Though none of us chose to participate, we have all been enrolled in a massive clinical trial.
We have upended our work habits, leaving our labs and offices to quarantine at home. We’ve been forced to rethink the pace of our work, the value of ‘face time’, and the strategies we employ for doing everything from lab work to ordering takeout.
And while the devastation is real, not every change has been harmful. On the contrary, we’ve identified at least five transformations that we’d like to maintain even after the pandemic is over…
Slowing our pace may speed up science
Most researchers have been out of the lab for two months or more. What have they been doing with this extra time?
For many, it’s a chance to spend more time thinking about their research, rather than doing the next experiment just to keep busy. This planning time can pay outsized dividends, as we learned when we spoke with Dr. Jimena Giudice back in Episode 122.
Scientists often fill their days with busyness and experiments, without thinking strategically about how those results will advance their next paper or the question they hope to resolve.
Slowing down has allowed many scientists to plan a leaner, more targeted approach to those answers.
Technology can make science more accessible
Raise your hand if you’ve participated in a Zoom meeting that, three months ago, would’ve been done in person with half as many participants…

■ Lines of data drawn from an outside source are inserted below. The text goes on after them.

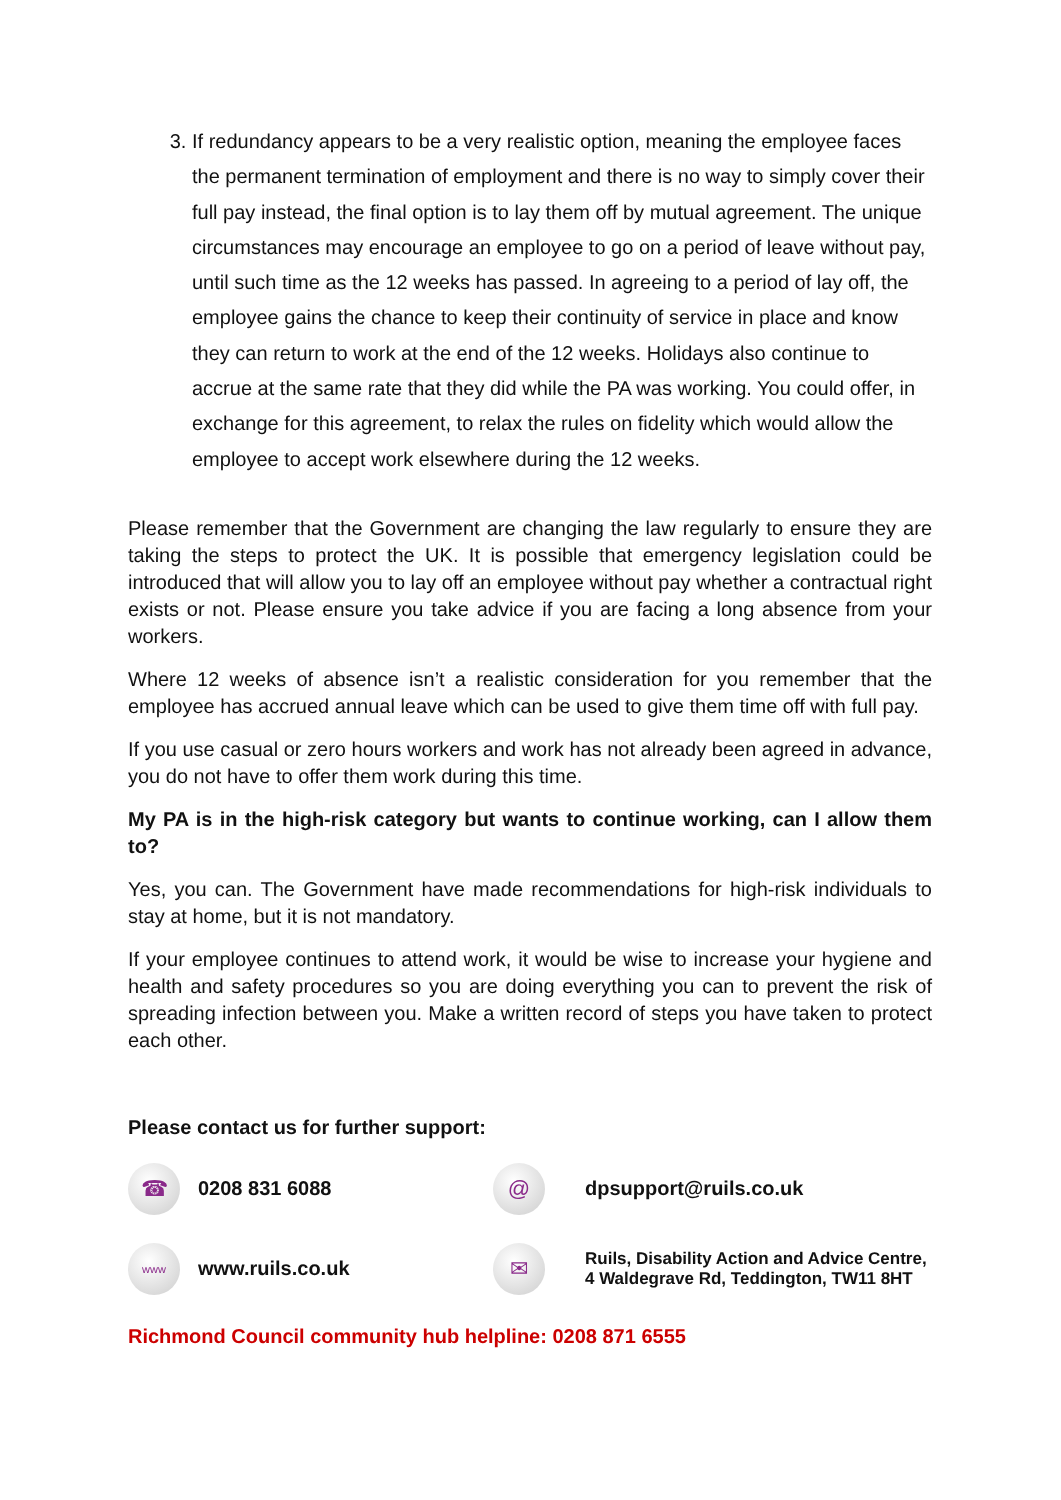3. If redundancy appears to be a very realistic option, meaning the employee faces the permanent termination of employment and there is no way to simply cover their full pay instead, the final option is to lay them off by mutual agreement. The unique circumstances may encourage an employee to go on a period of leave without pay, until such time as the 12 weeks has passed. In agreeing to a period of lay off, the employee gains the chance to keep their continuity of service in place and know they can return to work at the end of the 12 weeks. Holidays also continue to accrue at the same rate that they did while the PA was working. You could offer, in exchange for this agreement, to relax the rules on fidelity which would allow the employee to accept work elsewhere during the 12 weeks.
Please remember that the Government are changing the law regularly to ensure they are taking the steps to protect the UK. It is possible that emergency legislation could be introduced that will allow you to lay off an employee without pay whether a contractual right exists or not. Please ensure you take advice if you are facing a long absence from your workers.
Where 12 weeks of absence isn’t a realistic consideration for you remember that the employee has accrued annual leave which can be used to give them time off with full pay.
If you use casual or zero hours workers and work has not already been agreed in advance, you do not have to offer them work during this time.
My PA is in the high-risk category but wants to continue working, can I allow them to?
Yes, you can. The Government have made recommendations for high-risk individuals to stay at home, but it is not mandatory.
If your employee continues to attend work, it would be wise to increase your hygiene and health and safety procedures so you are doing everything you can to prevent the risk of spreading infection between you. Make a written record of steps you have taken to protect each other.
Please contact us for further support:
☎
0208 831 6088
@
dpsupport@ruils.co.uk
www
www.ruils.co.uk
✉
Ruils, Disability Action and Advice Centre,
4 Waldegrave Rd, Teddington, TW11 8HT
Richmond Council community hub helpline: 0208 871 6555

By pushing conversation online, we’ve opened up a whole new world of collaboration where your physical distance from the research is no barrier to your participation. As dissertation defenses, journal clubs, and research seminars move online, science becomes more accessible and more collaborative.
We need to ensure that this online access continues even after we can safely meet together in person.
Remote work has some advantages
Sure, you need to be physically present in the lab when splitting cells or running a PCR because your house or local coffee shop don’t have a laminar flow hood, Vortex mixer, and thermocycler.
But what about the times you need to read journals or write a manuscript? Many scientists can find the lab distracting when engaging in these solitary pursuits.
But ask the typical graduate student whether it’s okay to ‘work from home for a few days’ while writing, and they’ll reflexively default to lab attendance regardless of the activity, the holiday, or the weekend.
As we prove to ourselves and our colleagues that we CAN be productive outside the lab, perhaps we can intentionally pair our activity with the location where we work most productively.
Mental health matters
There’s something transformative about our collective experience during this pandemic. Everyone is hurting. Every life is changed.
This shared reality has generated an unprecedented level of empathy for one another.
It has also pushed many of us to the brink of our ability to cope. The pandemic has decidedly harmed our mental health and contributed to high levels of anxiety and depression.
At the same time, more people are recognizing the need for assistance. We’re taking the time to speak with counselors and therapists. We’re exercising, and getting more sleep. We’re forgiving ourselves and our colleagues as we shift the weight of our work-life balance.
If that acceptance and mindfulness can continue, we’ll be better off after this pandemic than we were before.
When this crisis is behind us, it will be due to the tireless effort of countless scientists. This is not an “if”, it’s a “when.” There will be a vaccine, drug, public health intervention, or some combination that will move us beyond the reach of COVID-19, and that solution will be because scientists from around the world did what scientists do.
They will build, brick by brick, study by study, the knowledge we need to discover a cure for this disease. The fact that laboratories in academia and industry are already testing myriad vaccine candidates just a few months after the discovery of this novel coronavirus tells you everything you need to know.
Let it never be said that we are ‘wasting money’ on NIH or NSF funding. Let it never be said that some piece of scholarship ‘has no real-world application.’
Modern medicine, and this pandemic in particular, are filled with stories of research whose “time had not yet come.”
We owe those forward-looking researchers our gratitude, and in many cases, our lives.